Xenia looked behind her and tried to peek into the dining hall to see if the guests arrived before her. No one stood out. Occupants waved toward one another, chatting about whatever was the topic of the day. Xenia inched her way to the bar. She grabbed a tray and a plastic red cup.
Xenia nodded yes. “Has anyone from the Hardaway party arrived?”
The cashier looked back at the dining hall. Most of the tables taken were separated, seating the maximum of four people.

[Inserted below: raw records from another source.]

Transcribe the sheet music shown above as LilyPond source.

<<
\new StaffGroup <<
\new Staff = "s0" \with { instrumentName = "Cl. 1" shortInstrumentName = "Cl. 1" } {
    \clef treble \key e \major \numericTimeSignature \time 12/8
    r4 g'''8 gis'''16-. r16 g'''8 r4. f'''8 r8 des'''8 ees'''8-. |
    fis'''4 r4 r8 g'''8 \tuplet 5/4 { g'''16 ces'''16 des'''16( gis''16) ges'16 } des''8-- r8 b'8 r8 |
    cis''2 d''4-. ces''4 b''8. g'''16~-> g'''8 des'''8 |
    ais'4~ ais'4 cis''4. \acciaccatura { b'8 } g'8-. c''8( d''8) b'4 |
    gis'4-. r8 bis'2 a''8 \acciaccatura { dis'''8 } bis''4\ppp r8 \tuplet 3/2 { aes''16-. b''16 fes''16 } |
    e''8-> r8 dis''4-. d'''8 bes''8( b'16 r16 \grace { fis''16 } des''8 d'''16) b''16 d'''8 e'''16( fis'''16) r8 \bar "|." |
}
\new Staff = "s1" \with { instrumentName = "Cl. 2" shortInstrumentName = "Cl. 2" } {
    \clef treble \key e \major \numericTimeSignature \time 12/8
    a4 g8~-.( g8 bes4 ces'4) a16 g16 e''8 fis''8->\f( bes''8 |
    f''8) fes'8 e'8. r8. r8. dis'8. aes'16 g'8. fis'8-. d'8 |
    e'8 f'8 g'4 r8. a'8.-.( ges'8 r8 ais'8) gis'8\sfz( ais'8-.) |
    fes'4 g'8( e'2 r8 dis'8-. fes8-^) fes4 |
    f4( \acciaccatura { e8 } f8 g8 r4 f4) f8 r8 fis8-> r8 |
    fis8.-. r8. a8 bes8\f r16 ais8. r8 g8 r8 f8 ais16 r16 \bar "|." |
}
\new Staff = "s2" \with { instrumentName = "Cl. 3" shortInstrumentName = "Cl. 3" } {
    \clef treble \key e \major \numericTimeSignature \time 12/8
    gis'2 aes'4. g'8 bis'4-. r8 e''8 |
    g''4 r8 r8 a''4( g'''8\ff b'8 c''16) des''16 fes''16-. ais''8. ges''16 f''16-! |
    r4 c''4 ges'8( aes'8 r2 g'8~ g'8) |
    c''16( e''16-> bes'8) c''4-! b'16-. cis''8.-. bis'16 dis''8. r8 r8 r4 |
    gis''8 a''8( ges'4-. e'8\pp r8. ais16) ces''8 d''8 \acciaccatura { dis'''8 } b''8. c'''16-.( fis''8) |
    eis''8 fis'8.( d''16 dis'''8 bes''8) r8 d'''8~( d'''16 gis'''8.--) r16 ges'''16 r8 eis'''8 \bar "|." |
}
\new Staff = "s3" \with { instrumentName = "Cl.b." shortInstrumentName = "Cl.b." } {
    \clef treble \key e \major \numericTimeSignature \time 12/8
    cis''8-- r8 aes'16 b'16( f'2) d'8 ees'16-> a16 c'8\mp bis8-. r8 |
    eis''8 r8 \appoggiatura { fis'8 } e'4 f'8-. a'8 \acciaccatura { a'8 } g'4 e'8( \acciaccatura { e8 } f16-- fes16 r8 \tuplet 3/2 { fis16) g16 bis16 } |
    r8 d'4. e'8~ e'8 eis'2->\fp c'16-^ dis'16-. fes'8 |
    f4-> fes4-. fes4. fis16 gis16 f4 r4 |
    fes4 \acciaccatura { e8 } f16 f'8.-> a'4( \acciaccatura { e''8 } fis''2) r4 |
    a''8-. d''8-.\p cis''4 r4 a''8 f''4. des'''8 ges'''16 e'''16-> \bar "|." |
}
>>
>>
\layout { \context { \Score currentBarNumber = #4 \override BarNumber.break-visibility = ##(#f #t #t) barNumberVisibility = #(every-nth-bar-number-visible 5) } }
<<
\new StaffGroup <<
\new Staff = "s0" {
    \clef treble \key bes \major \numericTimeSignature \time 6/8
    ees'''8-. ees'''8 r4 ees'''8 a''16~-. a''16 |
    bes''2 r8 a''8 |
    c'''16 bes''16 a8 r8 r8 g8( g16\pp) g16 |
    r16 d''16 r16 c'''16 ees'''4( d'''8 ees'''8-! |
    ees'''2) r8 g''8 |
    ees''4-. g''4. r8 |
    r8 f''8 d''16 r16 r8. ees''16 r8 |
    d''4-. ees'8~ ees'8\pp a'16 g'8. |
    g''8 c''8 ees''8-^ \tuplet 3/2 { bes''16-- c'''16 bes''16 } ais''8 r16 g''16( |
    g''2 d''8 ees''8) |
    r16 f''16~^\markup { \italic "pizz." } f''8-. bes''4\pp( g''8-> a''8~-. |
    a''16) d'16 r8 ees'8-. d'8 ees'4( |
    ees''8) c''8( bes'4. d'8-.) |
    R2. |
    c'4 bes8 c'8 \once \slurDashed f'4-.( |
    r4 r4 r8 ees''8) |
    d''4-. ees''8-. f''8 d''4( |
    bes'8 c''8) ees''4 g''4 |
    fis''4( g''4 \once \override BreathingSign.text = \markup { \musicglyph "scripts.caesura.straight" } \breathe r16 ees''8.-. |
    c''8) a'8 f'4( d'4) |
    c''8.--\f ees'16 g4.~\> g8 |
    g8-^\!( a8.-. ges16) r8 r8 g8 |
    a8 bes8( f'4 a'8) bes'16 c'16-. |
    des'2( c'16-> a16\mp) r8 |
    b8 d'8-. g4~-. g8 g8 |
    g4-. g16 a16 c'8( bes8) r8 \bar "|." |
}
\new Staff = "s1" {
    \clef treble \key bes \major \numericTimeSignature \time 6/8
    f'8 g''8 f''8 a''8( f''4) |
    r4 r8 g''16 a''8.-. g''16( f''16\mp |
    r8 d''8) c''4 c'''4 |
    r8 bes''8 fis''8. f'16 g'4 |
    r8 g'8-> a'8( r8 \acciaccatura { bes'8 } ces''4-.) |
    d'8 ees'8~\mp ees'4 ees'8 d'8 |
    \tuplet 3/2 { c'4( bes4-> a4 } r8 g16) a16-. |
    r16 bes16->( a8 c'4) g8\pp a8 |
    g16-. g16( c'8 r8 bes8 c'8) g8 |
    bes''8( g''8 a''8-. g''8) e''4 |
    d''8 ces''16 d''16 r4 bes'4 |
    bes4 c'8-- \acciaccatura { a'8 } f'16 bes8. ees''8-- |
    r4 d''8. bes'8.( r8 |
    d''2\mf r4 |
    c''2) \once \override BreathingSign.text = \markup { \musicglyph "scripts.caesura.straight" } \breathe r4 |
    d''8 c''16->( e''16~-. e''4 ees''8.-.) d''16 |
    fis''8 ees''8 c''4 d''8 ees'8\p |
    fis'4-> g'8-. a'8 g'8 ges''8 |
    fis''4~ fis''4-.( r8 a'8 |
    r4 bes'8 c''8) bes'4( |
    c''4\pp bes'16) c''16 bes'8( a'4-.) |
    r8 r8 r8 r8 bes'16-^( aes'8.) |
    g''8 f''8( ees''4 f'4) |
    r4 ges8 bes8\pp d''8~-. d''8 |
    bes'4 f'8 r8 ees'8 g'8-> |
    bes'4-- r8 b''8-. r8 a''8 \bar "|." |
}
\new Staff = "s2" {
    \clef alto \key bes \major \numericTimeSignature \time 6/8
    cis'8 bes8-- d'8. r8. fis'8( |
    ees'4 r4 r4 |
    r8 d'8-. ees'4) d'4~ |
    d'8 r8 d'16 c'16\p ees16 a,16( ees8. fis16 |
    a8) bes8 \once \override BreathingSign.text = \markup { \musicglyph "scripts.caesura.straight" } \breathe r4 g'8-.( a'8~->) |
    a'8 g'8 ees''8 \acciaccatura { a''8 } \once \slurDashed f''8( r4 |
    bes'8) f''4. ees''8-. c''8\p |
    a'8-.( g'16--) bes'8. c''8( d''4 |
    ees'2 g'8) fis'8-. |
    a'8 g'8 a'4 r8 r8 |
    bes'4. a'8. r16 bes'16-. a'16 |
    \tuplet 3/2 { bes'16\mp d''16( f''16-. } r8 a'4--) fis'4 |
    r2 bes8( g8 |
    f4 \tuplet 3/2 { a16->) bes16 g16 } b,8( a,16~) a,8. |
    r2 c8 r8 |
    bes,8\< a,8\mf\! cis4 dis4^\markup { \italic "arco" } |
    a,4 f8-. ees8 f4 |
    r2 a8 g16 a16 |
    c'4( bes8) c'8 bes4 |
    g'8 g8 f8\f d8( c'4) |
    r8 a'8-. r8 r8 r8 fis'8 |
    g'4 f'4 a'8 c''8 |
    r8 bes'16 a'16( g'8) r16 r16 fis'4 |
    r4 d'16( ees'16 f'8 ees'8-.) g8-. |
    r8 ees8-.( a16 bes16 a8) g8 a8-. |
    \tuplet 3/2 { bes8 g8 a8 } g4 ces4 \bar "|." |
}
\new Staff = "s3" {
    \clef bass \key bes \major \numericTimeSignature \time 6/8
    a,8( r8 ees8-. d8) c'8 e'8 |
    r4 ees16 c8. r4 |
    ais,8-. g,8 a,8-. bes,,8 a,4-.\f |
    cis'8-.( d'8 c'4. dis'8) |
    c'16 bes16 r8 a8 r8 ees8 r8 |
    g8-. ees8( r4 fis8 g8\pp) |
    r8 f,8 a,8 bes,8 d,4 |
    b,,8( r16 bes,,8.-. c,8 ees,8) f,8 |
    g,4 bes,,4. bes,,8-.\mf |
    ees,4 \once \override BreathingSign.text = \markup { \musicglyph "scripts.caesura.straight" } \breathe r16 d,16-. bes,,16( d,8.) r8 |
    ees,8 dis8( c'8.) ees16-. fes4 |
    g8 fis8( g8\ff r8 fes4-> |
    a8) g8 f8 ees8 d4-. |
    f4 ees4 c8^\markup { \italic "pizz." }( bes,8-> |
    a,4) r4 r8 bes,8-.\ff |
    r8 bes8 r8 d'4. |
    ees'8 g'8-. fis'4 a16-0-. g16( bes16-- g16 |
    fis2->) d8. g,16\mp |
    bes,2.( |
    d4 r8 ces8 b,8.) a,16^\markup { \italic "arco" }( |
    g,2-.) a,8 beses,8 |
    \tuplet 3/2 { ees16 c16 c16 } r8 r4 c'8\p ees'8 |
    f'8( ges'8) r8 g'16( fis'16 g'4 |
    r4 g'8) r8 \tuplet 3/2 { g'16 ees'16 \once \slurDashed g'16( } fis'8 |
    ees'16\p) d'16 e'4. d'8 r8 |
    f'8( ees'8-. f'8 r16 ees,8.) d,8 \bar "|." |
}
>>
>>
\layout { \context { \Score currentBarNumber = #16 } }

“I’ll see if I can find someone who can help you. In the meantime, the total will be $10.59.”
Xenia lay her clutch down and took out her American Express card. The cashier slid the card and handed it back to her. The manager, a man in a button-down shirt and red tie, approached the cashier and Xenia.
“Are you Ms. Hardaway?”
“Right this way.”
The manager escorted Xenia to the Boswell Wing, a private room reserved for large groups.
“Your party’s been expecting you. And I’m sorry for your loss.”
“Don’t be sorry, sir,” Xenia replied. “She wouldn’t want you to be.”